It looked to me like philly's last shot should have counted, but I couldn't tell exactly what was going on.


----------



## squeemu (Jan 25, 2006)

cadarn said:


> It looked to me like philly's last shot should have counted, but I couldn't tell exactly what was going on.


The last shot did count, but it was only 2. AI jr. shot a 3 and airballed it, and someone else came and tipped it in for 2.


----------



## qross1fan (Dec 28, 2004)

cadarn said:


> It looked to me like philly's last shot should have counted, but I couldn't tell exactly what was going on.


Well, the last shot would have been a 2 pointer and Phila was down 3, so even if it did count[not sure if it did?] is virtually beside the point because LA would have come up top either way. Igoudala, from what I saw, did get fouled, but it was a no-call, so Clippers did somewhat steal this game. I have to give a ton of props out to Mo Cheeks and the 6ers though, next year they should be solid in my opinion.

◆ DATA:

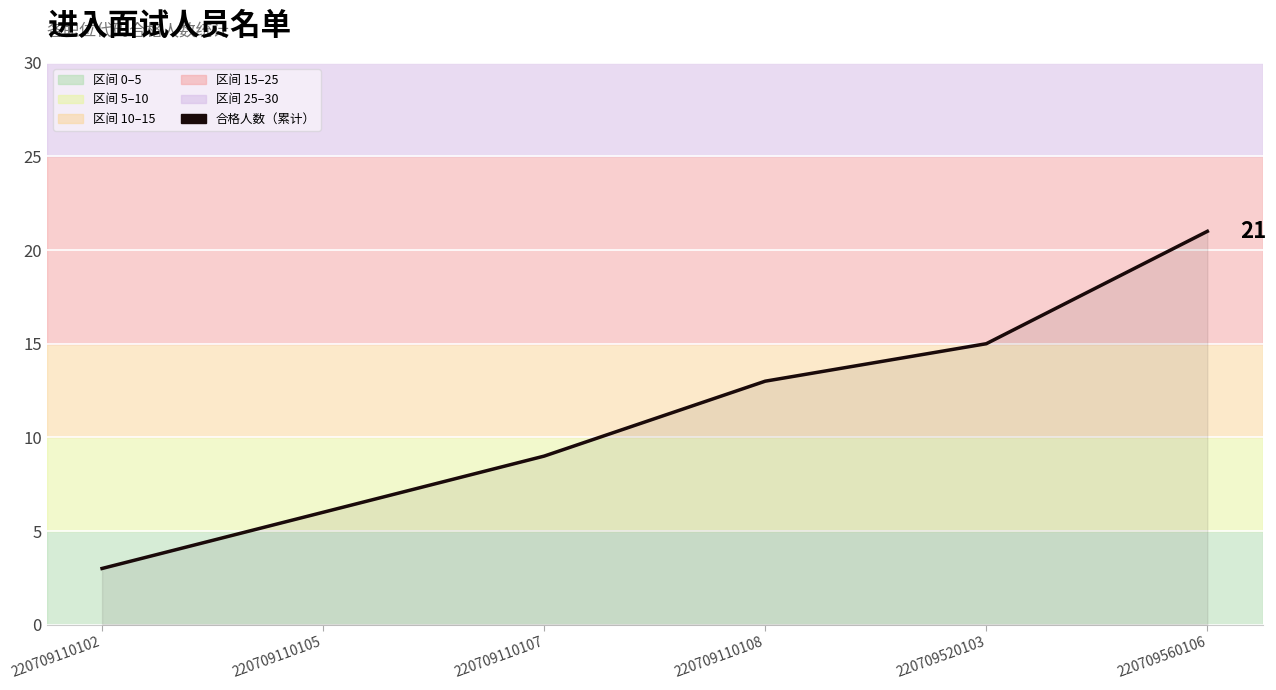

True or false: the data has more than 1 interior local peaks.

False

◆ INSTRUCTIONS:
a) Answer these about the basketball thread, one per line:
(i) In squeemu's reply, who shot the 3 that was airballed?
(ii) According to qross1fan, how many points was Phila down?
(iii) Whom does qross1fan give a ton of props to?
b) Reproduce the part of the basketball thread between "The last shot did" and "(Dec 28, 2004)", inclusive.

◆ RESULTS OF THE EXERCISE:
a)
(i) AI jr.
(ii) 3
(iii) Mo Cheeks and the 6ers

b)
The last shot did count, but it was only 2. AI jr. shot a 3 and airballed it, and someone else came and tipped it in for 2.


----------



## qross1fan (Dec 28, 2004)